• _GIVEN TEXT_
--- --- ---
In the late-1970s the Ortloff Corporation developed the gas-subcooled process (GSP) that improved NGL recovery by adding a subcooled reflux stream to the top of the demethanizer. GSP and related processes are the dominant technology used to recover NGL because they are the most cost effective way to achieve high C2 recoveries and maximize the economic output of a natural gas well.


Two key disadvantages of GSP are the compression costs to bring the recovered gas back to pipeline pressure and the lack of flexibility in capacity. GSP plants add capacity via large trains and are less tolerant of turndown than adsorption processes because either the turboexpander will not be able to achieve the low temperatures needed to operate the demethanizer, or the flow rates in the demethanizer will be insufficient to maintain the proper flow patterns.


The optimal efficiency of turboexpander plants comes at an operating point close to full design capacity. As feed rate rises, there can be multiple equipment-related bottlenecks that prevent further plant loading. These include limitations associated with excessive vapor flow rate in the demethanizer causing entrainment or flooding, lack of refrigeration, inability to compress the residue gas to pipeline pressure, or lower NGL recovery leading to a residue gas with a heating value that exceeds pipeline specifications.


Certain conventional adsorption processes are well known for removing NGL from natural gas streams and have the advantage of maintaining the sales gas at an elevated pressure. However, these processes suffer from lower methane recovery rates than any other technology described above. Whereas GSP recovers well over 99% of the methane, even the best adsorption process will have recoveries in the 75-85% range because some of the natural gas feed will be used to regenerate the bed.


Conventional NGL processing systems are disclosed by M. Mitariten (U.S. Pat. No. 7,396,388 and U.S. Pat. No. 7,442,233) which provides an integrated system of Pressure Swing Adsorption (PSA), amine scrubbing, and adsorptive water adsorption that removes acid gases, water, and heavy hydrocarbons (C4+) from a natural gas stream.


Dolan and Butwell (U.S. Pat. No. 6,444,012) teach the use of a PSA to reject C3+ components from a raw natural gas feed combined with a second N2-rejection PSA to produce an enriched CH4 stream. The product stream from the second PSA is used to regenerate the first PSA and recover the heating value of the higher alkanes in the methane product.


Butwell et al. (U.S. Pat. No. 6,497,750) also teach two PSAs in series for N2 rejection from methane. The first PSA removes N2 from raw natural gas. The waste stream from this PSA contains N2, CH4, and heavies, and is compressed and passed to the second PSA containing a CH4-selective adsorbent to produce an N2 product. The waste stream from this second PSA is CH4-rich and is recycled to the first PSA after removal of heavies by refrigeration.


B. T. Kelley et al. (US 2008/0282884) describe a monolith adsorbent in a PSA system that discloses C1/CO2 and C1/N2 separation.


Avila et al. (“Extraction of ethane from natural gas at high pressure by adsorption on Na-ETS-10,” Chem. Eng. Sci. 66:2991-2996, 2011) describes a very high selectivity of ethane over methane in a modified zeolite.


Maurer (U.S. Pat. No. 5,171,333) teaches methane purification by PSA using ZnX and CaY zeolite adsorbent.
--- --- ---
• _RECORDED INFORMATION_
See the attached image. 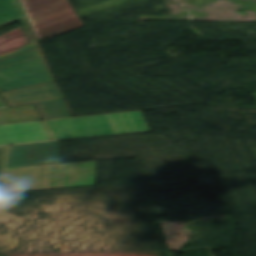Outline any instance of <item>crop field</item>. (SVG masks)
<instances>
[{"label": "crop field", "mask_w": 256, "mask_h": 256, "mask_svg": "<svg viewBox=\"0 0 256 256\" xmlns=\"http://www.w3.org/2000/svg\"><path fill=\"white\" fill-rule=\"evenodd\" d=\"M10 107L35 103L43 120L70 117L54 81L1 92Z\"/></svg>", "instance_id": "obj_4"}, {"label": "crop field", "mask_w": 256, "mask_h": 256, "mask_svg": "<svg viewBox=\"0 0 256 256\" xmlns=\"http://www.w3.org/2000/svg\"><path fill=\"white\" fill-rule=\"evenodd\" d=\"M19 21L22 27L0 36V53L37 42L27 19Z\"/></svg>", "instance_id": "obj_8"}, {"label": "crop field", "mask_w": 256, "mask_h": 256, "mask_svg": "<svg viewBox=\"0 0 256 256\" xmlns=\"http://www.w3.org/2000/svg\"><path fill=\"white\" fill-rule=\"evenodd\" d=\"M1 107H6V104L4 103V101L1 99V97H0V108Z\"/></svg>", "instance_id": "obj_12"}, {"label": "crop field", "mask_w": 256, "mask_h": 256, "mask_svg": "<svg viewBox=\"0 0 256 256\" xmlns=\"http://www.w3.org/2000/svg\"><path fill=\"white\" fill-rule=\"evenodd\" d=\"M59 163L58 141L10 146L5 168Z\"/></svg>", "instance_id": "obj_6"}, {"label": "crop field", "mask_w": 256, "mask_h": 256, "mask_svg": "<svg viewBox=\"0 0 256 256\" xmlns=\"http://www.w3.org/2000/svg\"><path fill=\"white\" fill-rule=\"evenodd\" d=\"M20 1L39 42L83 26L68 0ZM49 35L52 36L47 37Z\"/></svg>", "instance_id": "obj_3"}, {"label": "crop field", "mask_w": 256, "mask_h": 256, "mask_svg": "<svg viewBox=\"0 0 256 256\" xmlns=\"http://www.w3.org/2000/svg\"><path fill=\"white\" fill-rule=\"evenodd\" d=\"M95 162L55 164L5 169L1 189L11 183V191L94 185Z\"/></svg>", "instance_id": "obj_1"}, {"label": "crop field", "mask_w": 256, "mask_h": 256, "mask_svg": "<svg viewBox=\"0 0 256 256\" xmlns=\"http://www.w3.org/2000/svg\"><path fill=\"white\" fill-rule=\"evenodd\" d=\"M53 80L43 57L0 70L3 91Z\"/></svg>", "instance_id": "obj_5"}, {"label": "crop field", "mask_w": 256, "mask_h": 256, "mask_svg": "<svg viewBox=\"0 0 256 256\" xmlns=\"http://www.w3.org/2000/svg\"><path fill=\"white\" fill-rule=\"evenodd\" d=\"M43 122L52 141L149 131L140 111Z\"/></svg>", "instance_id": "obj_2"}, {"label": "crop field", "mask_w": 256, "mask_h": 256, "mask_svg": "<svg viewBox=\"0 0 256 256\" xmlns=\"http://www.w3.org/2000/svg\"><path fill=\"white\" fill-rule=\"evenodd\" d=\"M24 17L18 0H0V27Z\"/></svg>", "instance_id": "obj_11"}, {"label": "crop field", "mask_w": 256, "mask_h": 256, "mask_svg": "<svg viewBox=\"0 0 256 256\" xmlns=\"http://www.w3.org/2000/svg\"><path fill=\"white\" fill-rule=\"evenodd\" d=\"M36 44L0 54V69L40 57Z\"/></svg>", "instance_id": "obj_10"}, {"label": "crop field", "mask_w": 256, "mask_h": 256, "mask_svg": "<svg viewBox=\"0 0 256 256\" xmlns=\"http://www.w3.org/2000/svg\"><path fill=\"white\" fill-rule=\"evenodd\" d=\"M42 120L35 105L0 109V124Z\"/></svg>", "instance_id": "obj_9"}, {"label": "crop field", "mask_w": 256, "mask_h": 256, "mask_svg": "<svg viewBox=\"0 0 256 256\" xmlns=\"http://www.w3.org/2000/svg\"><path fill=\"white\" fill-rule=\"evenodd\" d=\"M1 92V91H0Z\"/></svg>", "instance_id": "obj_13"}, {"label": "crop field", "mask_w": 256, "mask_h": 256, "mask_svg": "<svg viewBox=\"0 0 256 256\" xmlns=\"http://www.w3.org/2000/svg\"><path fill=\"white\" fill-rule=\"evenodd\" d=\"M51 141L42 121L0 125V146Z\"/></svg>", "instance_id": "obj_7"}]
</instances>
--- --- ---
• _REQUIRED TASK 1_
Update the stretch of the NGL recovery text from "In the late-1970s" through "natural gas well." by replacing "demethanizer" with "fractionation column".
• _REQUIRED TASK 2_
Decide whether each statement agrees with the NGL recovery text, and answer yes or no with the words that decide it: (a) GSP recovers well over 99% of the methane. (b) Turboexpander plants reach their optimal efficiency at low feed rates. (c) In the Butwell et al. patent, the waste stream from the second PSA is recycled to the first PSA after heavies are removed by refrigeration.
None of this work draws on the listing.

• _OUTPUT 1_
In the late-1970s the Ortloff Corporation developed the gas-subcooled process (GSP) that improved NGL recovery by adding a subcooled reflux stream to the top of the fractionation column. GSP and related processes are the dominant technology used to recover NGL because they are the most cost effective way to achieve high C2 recoveries and maximize the economic output of a natural gas well.

• _OUTPUT 2_
(a) Yes: "Whereas GSP recovers well over 99% of the methane"
(b) No: "The optimal efficiency of turboexpander plants comes at an operating point close to full design capacity."
(c) Yes: "The waste stream from this second PSA is CH4-rich and is recycled to the first PSA after removal of heavies by refrigeration."